▶ _EXERCISE INSTRUCTIONS_
Please write out all of the records below exactly as they appear.

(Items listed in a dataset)
┏━━

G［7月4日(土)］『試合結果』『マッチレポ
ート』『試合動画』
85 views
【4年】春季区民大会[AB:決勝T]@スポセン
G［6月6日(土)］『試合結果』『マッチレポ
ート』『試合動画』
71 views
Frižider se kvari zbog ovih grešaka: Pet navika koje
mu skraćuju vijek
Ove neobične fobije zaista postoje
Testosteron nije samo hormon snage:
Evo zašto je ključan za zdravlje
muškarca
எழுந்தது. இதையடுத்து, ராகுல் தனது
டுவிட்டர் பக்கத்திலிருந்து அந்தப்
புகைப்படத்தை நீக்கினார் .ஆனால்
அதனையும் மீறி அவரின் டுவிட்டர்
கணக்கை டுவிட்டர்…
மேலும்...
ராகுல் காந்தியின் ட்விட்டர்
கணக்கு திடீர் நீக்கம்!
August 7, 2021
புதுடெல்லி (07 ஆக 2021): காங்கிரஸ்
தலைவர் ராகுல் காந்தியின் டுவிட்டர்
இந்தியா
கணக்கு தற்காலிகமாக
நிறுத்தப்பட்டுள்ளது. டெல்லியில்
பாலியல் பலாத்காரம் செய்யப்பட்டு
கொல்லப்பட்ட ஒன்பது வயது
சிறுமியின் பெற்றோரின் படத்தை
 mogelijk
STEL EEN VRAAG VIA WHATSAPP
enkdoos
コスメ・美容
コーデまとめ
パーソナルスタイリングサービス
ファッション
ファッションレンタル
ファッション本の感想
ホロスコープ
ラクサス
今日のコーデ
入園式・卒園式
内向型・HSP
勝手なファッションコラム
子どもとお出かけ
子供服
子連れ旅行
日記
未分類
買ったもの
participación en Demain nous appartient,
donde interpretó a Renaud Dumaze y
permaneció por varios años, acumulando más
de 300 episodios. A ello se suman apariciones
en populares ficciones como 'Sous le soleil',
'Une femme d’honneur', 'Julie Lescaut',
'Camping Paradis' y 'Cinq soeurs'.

┗━━

▶ _RESPONSE AREA_
G［7月4日(土)］『試合結果』『マッチレポ
ート』『試合動画』
85 views
【4年】春季区民大会[AB:決勝T]@スポセン
G［6月6日(土)］『試合結果』『マッチレポ
ート』『試合動画』
71 views
Frižider se kvari zbog ovih grešaka: Pet navika koje
mu skraćuju vijek
Ove neobične fobije zaista postoje
Testosteron nije samo hormon snage:
Evo zašto je ključan za zdravlje
muškarca
எழுந்தது. இதையடுத்து, ராகுல் தனது
டுவிட்டர் பக்கத்திலிருந்து அந்தப்
புகைப்படத்தை நீக்கினார் .ஆனால்
அதனையும் மீறி அவரின் டுவிட்டர்
கணக்கை டுவிட்டர்…
மேலும்...
ராகுல் காந்தியின் ட்விட்டர்
கணக்கு திடீர் நீக்கம்!
August 7, 2021
புதுடெல்லி (07 ஆக 2021): காங்கிரஸ்
தலைவர் ராகுல் காந்தியின் டுவிட்டர்
இந்தியா
கணக்கு தற்காலிகமாக
நிறுத்தப்பட்டுள்ளது. டெல்லியில்
பாலியல் பலாத்காரம் செய்யப்பட்டு
கொல்லப்பட்ட ஒன்பது வயது
சிறுமியின் பெற்றோரின் படத்தை
 mogelijk
STEL EEN VRAAG VIA WHATSAPP
enkdoos
コスメ・美容
コーデまとめ
パーソナルスタイリングサービス
ファッション
ファッションレンタル
ファッション本の感想
ホロスコープ
ラクサス
今日のコーデ
入園式・卒園式
内向型・HSP
勝手なファッションコラム
子どもとお出かけ
子供服
子連れ旅行
日記
未分類
買ったもの
participación en Demain nous appartient,
donde interpretó a Renaud Dumaze y
permaneció por varios años, acumulando más
de 300 episodios. A ello se suman apariciones
en populares ficciones como 'Sous le soleil',
'Une femme d’honneur', 'Julie Lescaut',
'Camping Paradis' y 'Cinq soeurs'.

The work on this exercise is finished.